(Passage to read Opens)
- Type: Rifle

Production history
- Manufacturer: Remington Arms

Ballistic performance
| Bullet mass/type | Velocity | Energy |
| 55 gr (4 g) .30-30 SP | 3,400 ft/s (1,000 m/s) | 1,412 ft⋅lbf (1,914 J) |  |
| 55 gr (4 g) .308 SP | 3,770 ft/s (1,150 m/s) | 1,735 ft⋅lbf (2,352 J) |  |
| 55 gr (4 g) .30-06 SP | 4,080 ft/s (1,240 m/s) | 2,003 ft⋅lbf (2,716 J) |  |

= .22 Accelerator =

Rifle cartridge

The .22 Accelerator is a special loading of the .30-30, .308, and .30-06 cartridges that is manufactured by Remington.
(Passage to read Closes)
(Listed entries Opens)
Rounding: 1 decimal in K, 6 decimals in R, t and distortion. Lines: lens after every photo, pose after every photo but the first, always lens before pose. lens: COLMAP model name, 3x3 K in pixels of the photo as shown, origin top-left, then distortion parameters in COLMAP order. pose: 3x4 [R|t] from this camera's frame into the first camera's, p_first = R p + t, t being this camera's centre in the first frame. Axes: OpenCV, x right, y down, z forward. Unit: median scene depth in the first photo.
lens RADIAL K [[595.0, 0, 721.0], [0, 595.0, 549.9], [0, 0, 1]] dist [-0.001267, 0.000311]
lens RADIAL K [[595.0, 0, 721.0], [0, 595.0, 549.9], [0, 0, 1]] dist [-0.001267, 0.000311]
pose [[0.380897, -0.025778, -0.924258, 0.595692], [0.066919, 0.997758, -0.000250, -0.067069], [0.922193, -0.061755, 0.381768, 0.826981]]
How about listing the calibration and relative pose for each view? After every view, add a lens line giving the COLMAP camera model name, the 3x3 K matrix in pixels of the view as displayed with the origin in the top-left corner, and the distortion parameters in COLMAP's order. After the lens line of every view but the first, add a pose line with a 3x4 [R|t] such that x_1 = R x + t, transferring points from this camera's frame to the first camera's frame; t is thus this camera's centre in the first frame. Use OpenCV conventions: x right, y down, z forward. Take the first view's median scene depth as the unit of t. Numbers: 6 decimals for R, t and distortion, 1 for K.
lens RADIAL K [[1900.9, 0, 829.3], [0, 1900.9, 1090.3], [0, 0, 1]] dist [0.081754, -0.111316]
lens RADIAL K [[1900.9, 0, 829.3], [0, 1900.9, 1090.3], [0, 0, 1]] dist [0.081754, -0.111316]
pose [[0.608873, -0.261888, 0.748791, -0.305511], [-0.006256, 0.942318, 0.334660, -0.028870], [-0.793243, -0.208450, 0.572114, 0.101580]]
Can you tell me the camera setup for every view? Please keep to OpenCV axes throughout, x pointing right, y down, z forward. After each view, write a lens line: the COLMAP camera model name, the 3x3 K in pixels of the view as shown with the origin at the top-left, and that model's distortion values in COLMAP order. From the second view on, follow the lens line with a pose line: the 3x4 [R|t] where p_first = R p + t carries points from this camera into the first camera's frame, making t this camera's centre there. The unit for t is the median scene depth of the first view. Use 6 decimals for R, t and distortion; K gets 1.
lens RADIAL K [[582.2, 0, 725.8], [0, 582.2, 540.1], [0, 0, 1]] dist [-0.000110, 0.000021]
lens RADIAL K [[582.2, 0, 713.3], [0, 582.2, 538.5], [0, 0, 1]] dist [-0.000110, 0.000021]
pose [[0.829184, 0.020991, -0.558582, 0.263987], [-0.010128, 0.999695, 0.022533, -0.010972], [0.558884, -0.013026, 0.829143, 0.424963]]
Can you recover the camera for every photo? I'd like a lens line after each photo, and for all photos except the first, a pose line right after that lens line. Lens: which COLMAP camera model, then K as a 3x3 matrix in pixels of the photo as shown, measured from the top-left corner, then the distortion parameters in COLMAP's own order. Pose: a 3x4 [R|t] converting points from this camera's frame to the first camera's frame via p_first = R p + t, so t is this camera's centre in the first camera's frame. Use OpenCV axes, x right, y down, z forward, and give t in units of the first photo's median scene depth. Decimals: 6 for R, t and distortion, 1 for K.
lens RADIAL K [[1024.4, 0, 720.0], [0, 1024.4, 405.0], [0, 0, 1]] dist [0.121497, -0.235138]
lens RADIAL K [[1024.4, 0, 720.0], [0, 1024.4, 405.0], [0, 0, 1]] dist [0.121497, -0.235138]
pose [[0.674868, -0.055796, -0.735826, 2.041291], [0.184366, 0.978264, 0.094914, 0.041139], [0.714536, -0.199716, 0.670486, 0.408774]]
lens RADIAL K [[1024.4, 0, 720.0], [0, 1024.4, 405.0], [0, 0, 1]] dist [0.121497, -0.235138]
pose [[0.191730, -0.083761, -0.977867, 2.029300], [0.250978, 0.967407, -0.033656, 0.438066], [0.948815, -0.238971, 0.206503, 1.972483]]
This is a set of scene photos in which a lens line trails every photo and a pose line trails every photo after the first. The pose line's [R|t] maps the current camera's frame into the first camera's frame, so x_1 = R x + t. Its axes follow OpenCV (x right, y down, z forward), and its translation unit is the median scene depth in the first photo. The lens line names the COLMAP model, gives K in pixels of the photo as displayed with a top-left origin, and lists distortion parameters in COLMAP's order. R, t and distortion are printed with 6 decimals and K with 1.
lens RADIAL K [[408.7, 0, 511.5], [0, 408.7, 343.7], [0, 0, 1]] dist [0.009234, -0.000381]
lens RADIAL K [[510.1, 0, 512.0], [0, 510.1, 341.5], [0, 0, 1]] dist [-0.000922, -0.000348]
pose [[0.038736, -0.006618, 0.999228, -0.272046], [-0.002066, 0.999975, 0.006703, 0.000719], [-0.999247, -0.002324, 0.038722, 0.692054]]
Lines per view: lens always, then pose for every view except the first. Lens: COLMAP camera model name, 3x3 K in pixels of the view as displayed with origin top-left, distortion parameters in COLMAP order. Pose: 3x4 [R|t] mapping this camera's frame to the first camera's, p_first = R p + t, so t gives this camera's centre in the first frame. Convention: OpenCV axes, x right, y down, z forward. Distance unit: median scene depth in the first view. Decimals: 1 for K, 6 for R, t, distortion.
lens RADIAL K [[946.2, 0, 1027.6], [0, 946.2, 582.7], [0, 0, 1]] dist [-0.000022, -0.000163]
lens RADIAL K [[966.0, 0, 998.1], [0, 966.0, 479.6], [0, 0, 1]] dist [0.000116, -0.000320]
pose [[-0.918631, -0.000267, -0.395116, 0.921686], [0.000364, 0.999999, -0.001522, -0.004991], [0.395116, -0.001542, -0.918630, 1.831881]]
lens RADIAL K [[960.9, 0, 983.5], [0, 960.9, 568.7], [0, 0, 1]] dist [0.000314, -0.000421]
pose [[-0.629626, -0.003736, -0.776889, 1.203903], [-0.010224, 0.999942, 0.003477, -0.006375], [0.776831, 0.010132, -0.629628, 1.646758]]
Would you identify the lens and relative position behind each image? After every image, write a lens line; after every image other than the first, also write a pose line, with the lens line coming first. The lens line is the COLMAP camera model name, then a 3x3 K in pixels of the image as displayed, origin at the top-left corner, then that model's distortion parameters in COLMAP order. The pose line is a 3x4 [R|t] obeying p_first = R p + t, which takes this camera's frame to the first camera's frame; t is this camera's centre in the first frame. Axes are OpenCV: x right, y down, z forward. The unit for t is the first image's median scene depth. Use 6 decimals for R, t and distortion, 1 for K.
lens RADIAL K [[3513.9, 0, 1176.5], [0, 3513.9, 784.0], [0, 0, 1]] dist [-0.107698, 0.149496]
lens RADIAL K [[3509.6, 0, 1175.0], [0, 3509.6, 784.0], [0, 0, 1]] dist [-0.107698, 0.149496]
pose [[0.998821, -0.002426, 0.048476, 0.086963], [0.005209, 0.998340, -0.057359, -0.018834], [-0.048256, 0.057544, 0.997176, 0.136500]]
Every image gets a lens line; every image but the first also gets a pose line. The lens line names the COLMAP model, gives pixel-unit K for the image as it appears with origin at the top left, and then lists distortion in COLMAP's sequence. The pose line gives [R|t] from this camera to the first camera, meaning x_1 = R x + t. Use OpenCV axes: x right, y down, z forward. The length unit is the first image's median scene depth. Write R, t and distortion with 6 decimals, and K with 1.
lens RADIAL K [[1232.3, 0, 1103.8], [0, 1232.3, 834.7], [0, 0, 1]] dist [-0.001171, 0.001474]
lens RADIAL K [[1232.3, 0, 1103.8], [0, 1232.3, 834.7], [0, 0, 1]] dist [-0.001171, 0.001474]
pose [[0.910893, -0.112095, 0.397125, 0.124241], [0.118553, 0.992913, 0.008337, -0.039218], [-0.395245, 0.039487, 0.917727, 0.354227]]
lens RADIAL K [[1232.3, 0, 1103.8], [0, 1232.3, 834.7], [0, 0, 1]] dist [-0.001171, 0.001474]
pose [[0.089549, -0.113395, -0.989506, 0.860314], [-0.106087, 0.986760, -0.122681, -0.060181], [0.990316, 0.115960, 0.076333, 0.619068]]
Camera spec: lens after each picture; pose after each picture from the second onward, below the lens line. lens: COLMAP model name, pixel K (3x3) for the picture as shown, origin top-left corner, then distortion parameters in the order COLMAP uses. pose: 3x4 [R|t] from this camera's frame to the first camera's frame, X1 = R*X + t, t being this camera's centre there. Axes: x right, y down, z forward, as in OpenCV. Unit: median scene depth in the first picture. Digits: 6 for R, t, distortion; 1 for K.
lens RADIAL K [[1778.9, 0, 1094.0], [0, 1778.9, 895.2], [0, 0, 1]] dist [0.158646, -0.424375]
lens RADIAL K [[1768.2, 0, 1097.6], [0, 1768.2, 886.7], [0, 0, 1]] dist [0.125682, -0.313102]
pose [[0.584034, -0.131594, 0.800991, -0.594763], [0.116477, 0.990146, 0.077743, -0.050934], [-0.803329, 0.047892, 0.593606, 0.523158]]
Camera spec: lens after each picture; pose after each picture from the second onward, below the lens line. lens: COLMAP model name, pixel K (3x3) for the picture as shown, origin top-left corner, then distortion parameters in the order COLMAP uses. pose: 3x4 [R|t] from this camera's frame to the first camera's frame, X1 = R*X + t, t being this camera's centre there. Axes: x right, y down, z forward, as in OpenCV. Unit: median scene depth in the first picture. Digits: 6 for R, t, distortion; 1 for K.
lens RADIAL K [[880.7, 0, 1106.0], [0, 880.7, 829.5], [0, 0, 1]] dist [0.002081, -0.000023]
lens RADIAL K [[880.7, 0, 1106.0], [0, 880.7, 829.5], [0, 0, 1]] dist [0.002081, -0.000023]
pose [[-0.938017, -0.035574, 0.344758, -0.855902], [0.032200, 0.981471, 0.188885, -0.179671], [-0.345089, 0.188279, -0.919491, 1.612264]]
(Listed entries Closes)
▸ Activities:
A) List every parent cartridge that the passage on the .22 Accelerator names as receiving this special loading.
B) Continue the passage on the .22 Accelerator from its final sentence.

▸ Expected results:
A) .30-30, .308, .30-06

B)
==Description==
It consists of a sub-caliber 0.224 in diameter bullet, held in a .30-caliber 7 gr six-fingered plastic sabot with a hollowed base.

The bullet separates from the sabot approximately 14 in from the muzzle.

==Usage==
The cartridge allows for using a large-caliber rifle for varmint shooting, although the accuracy is somewhat diminished.

The advantage, however, is the extremely high muzzle velocity from factory-loaded ammunition.